# No start no crank and Intake Valve solenoid circuit error



## Master of None (Oct 11, 2020)

My daughter bought a used 2006 Nissan Ultima amd has been a no start/no turn over nightmare. During my investigation I got a P0075 Intake valve control solenoid circuit(bank 1) error. Upon inspection I found the electric plug for the solenoid wiped with black marks and the wires torn out of it from what seems to be the serpentine belt coming apart (eerily similar to a YouTube video I found!). I found other damage as well. Will the wires being ripped out cause a no start? I can not find where the wires are that are not connected to the plug. Thanks in advance for any help!!


----------



## dreblon (Oct 5, 2020)

The problem could be a shortened or broken wire to the intake valve control solenoid.


----------



## Master of None (Oct 11, 2020)

I found the wires were broken and repaired. I have proper voltage to the plug and have replaced the unit itself. Car still has a no start/no crank situation with the code still being the solenoid circuit code. I have checked everything else. Another question I do have is they (P.O.) did the pull the fuse on the steering lock trick. If there was something wrong there will it give a fault code? I gotta have this dumb thing driveable!! Thanks in advance for the help!!


----------



## rogoman (Dec 16, 2004)

You mentioned that a fuse was pulled. Please explain what fuse was pulled.


----------



## Master of None (Oct 11, 2020)

rogoman said:


> You mentioned that a fuse was pulled. Please explain what fuse was pulled.

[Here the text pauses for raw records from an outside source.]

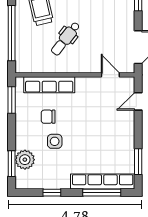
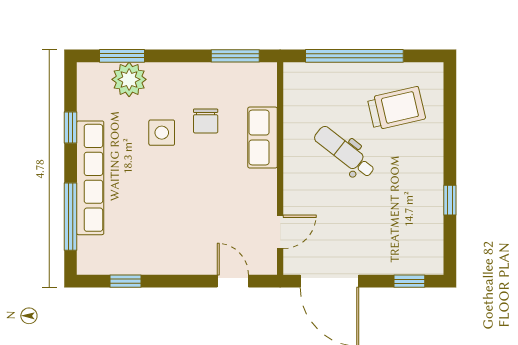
row of seats: (49, 85) -> (263, 138), width x0.68
chair: (48, 117) -> (206, 121), turned 180
window: (138, 162) -> (126, 281), width x0.67
row of seats: (103, 181) -> (90, 178), moved

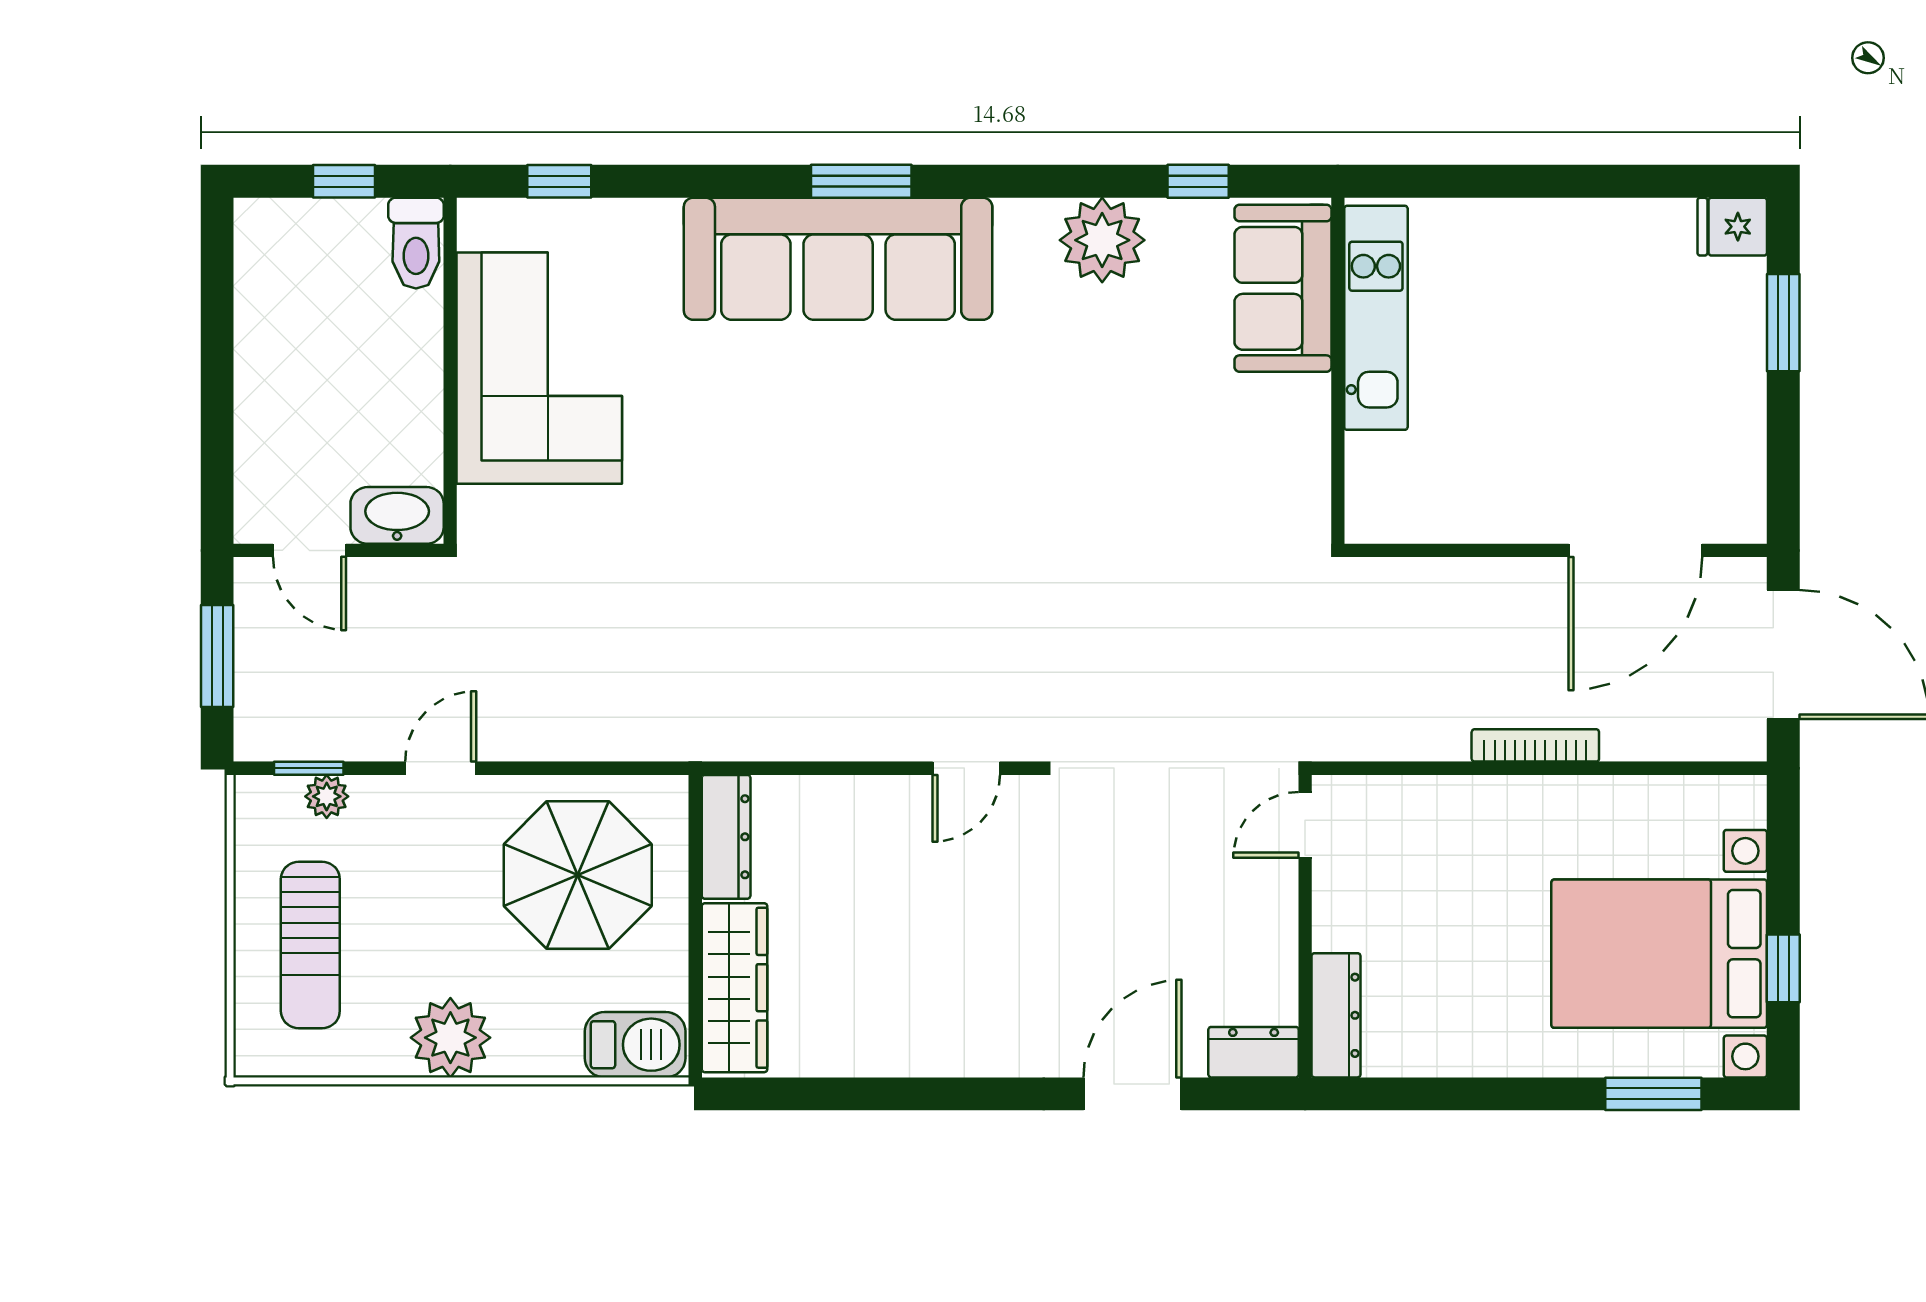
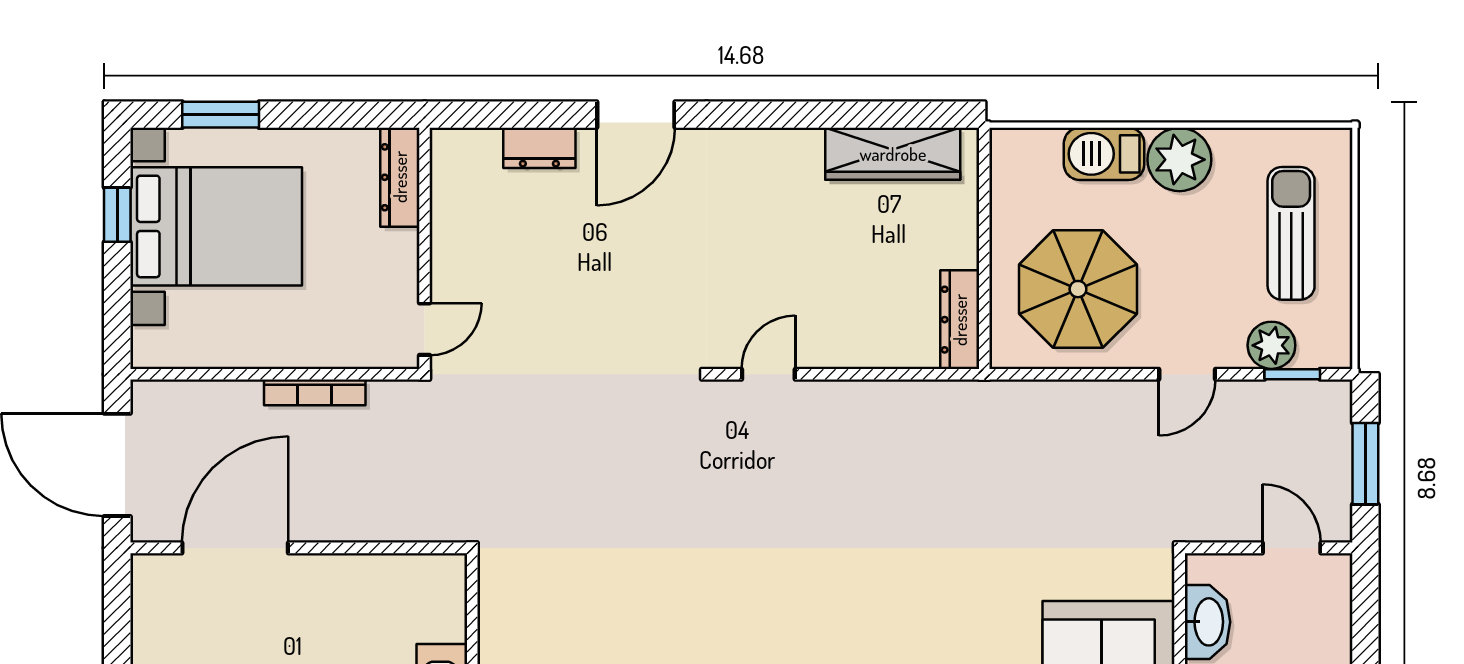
washbasin: (397, 515) -> (1207, 622), moved, turned -90
plant: (327, 796) -> (1271, 345), width x1.38, depth x1.38
door: (1305, 825) -> (424, 329), moved
wall: (1305, 926) -> (424, 248), moved
wardrobe: (734, 988) -> (893, 154), moved, turned -90
dresser: (1336, 1015) -> (400, 177), moved
barbecue: (635, 1045) -> (1104, 154), moved

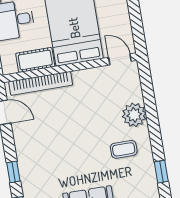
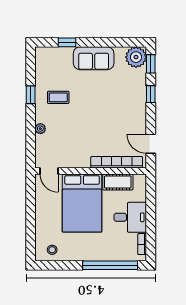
plant: (134, 115) -> (40, 129), width x0.53, depth x0.53
window: (161, 172) -> (31, 95), moved

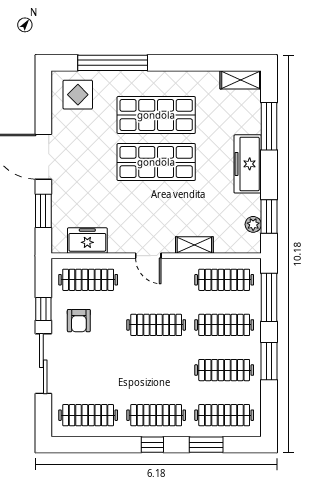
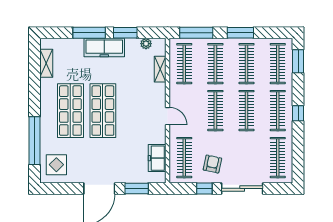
shelving: (241, 80) -> (46, 63), moved
window: (269, 126) -> (89, 33), moved
window: (269, 217) -> (125, 33), moved
shelving: (194, 245) -> (160, 69), moved
door: (148, 256) -> (168, 116), hinge flipped
armchair: (79, 321) -> (212, 164), turned -78
clothes rail: (156, 370) -> (247, 111), added
window: (206, 445) -> (298, 61), moved

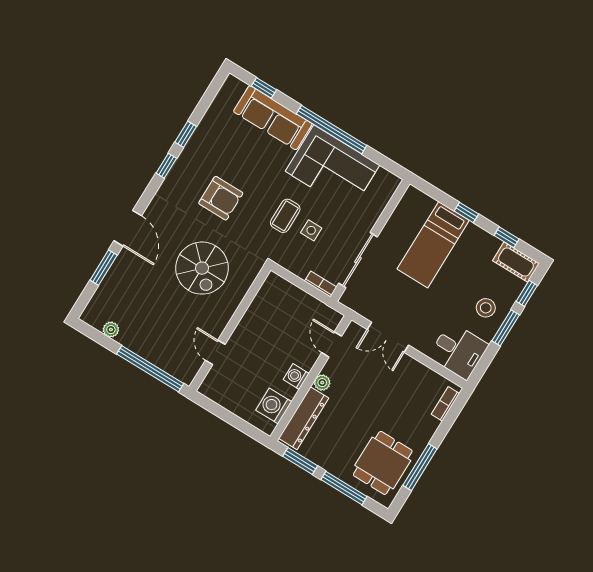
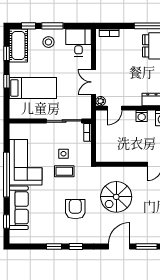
cot: (516, 262) -> (18, 45), width x1.37, depth x1.34
spiral stairs: (202, 268) -> (116, 197), turned 180
double door: (388, 337) -> (94, 82), swing flipped
plant: (322, 383) -> (101, 101), moved

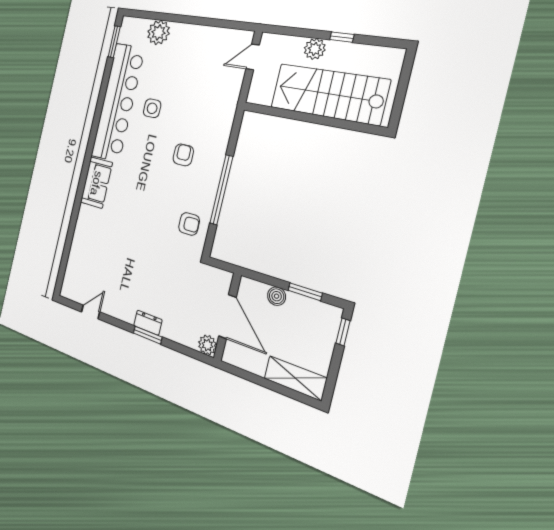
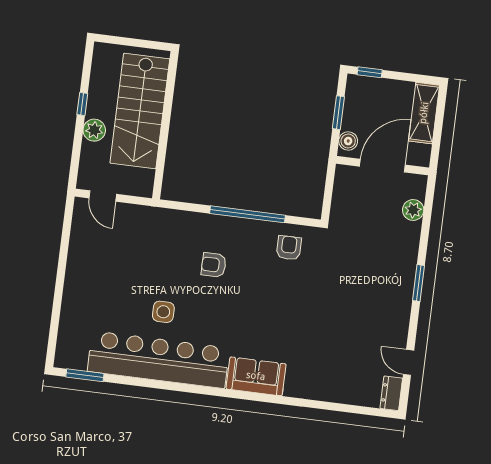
plant: (158, 32) -> (74, 315), removed
door: (227, 317) -> (382, 166), moved
wall: (227, 317) -> (383, 166), moved
dresser: (148, 323) -> (391, 393), moved

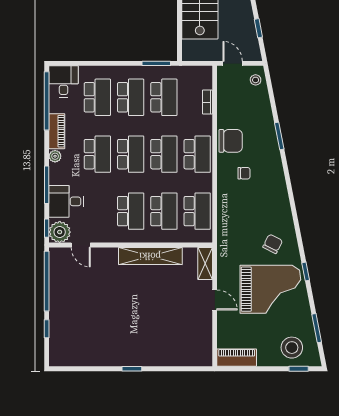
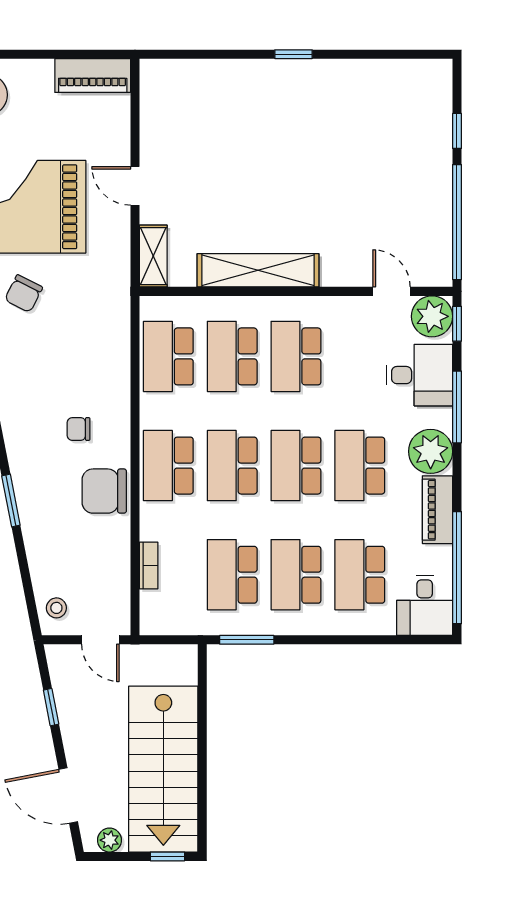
plant: (55, 156) -> (431, 451), width x1.87, depth x1.87

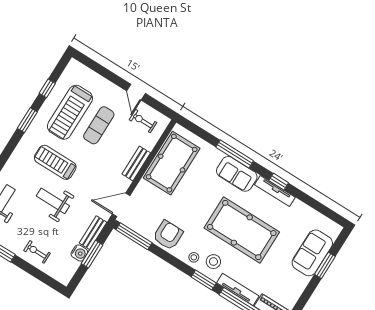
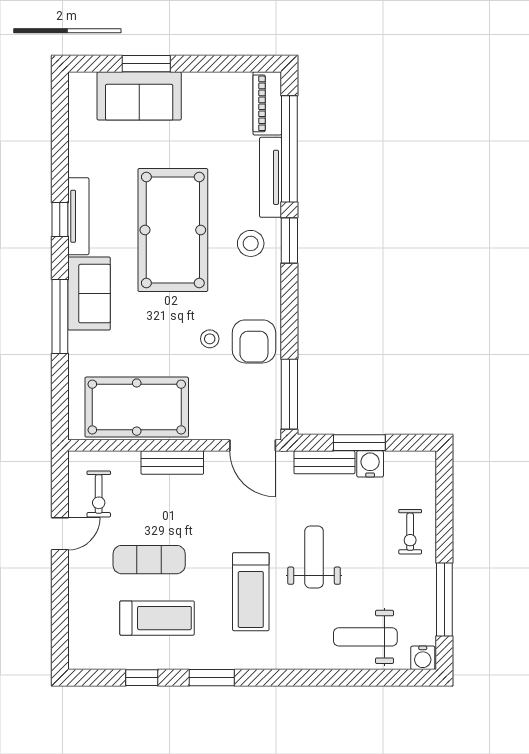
treadmill: (70, 112) -> (157, 618), width x0.73, depth x0.73
weight bench: (53, 201) -> (314, 557), turned 180
armchair: (168, 235) -> (254, 341), turned -90
stool: (194, 257) -> (210, 339), moved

Appearently the steering column lock malfunctioned and they held the lock down mechanism and pulled the fuse . In doing so it renders the malfunctioning steering lock useless and bypasses it so it will start. Many you tube videos on it. Like:


----------



## rogoman (Dec 16, 2004)

So it looks like steering column lock box has failed. It's not too difficult to replace. However they are expensive like $400 and up. Whether you buy a new box or a used one, the key that comes with it will have to be registered with the ECU/BCM in order to be able to start the engine.


----------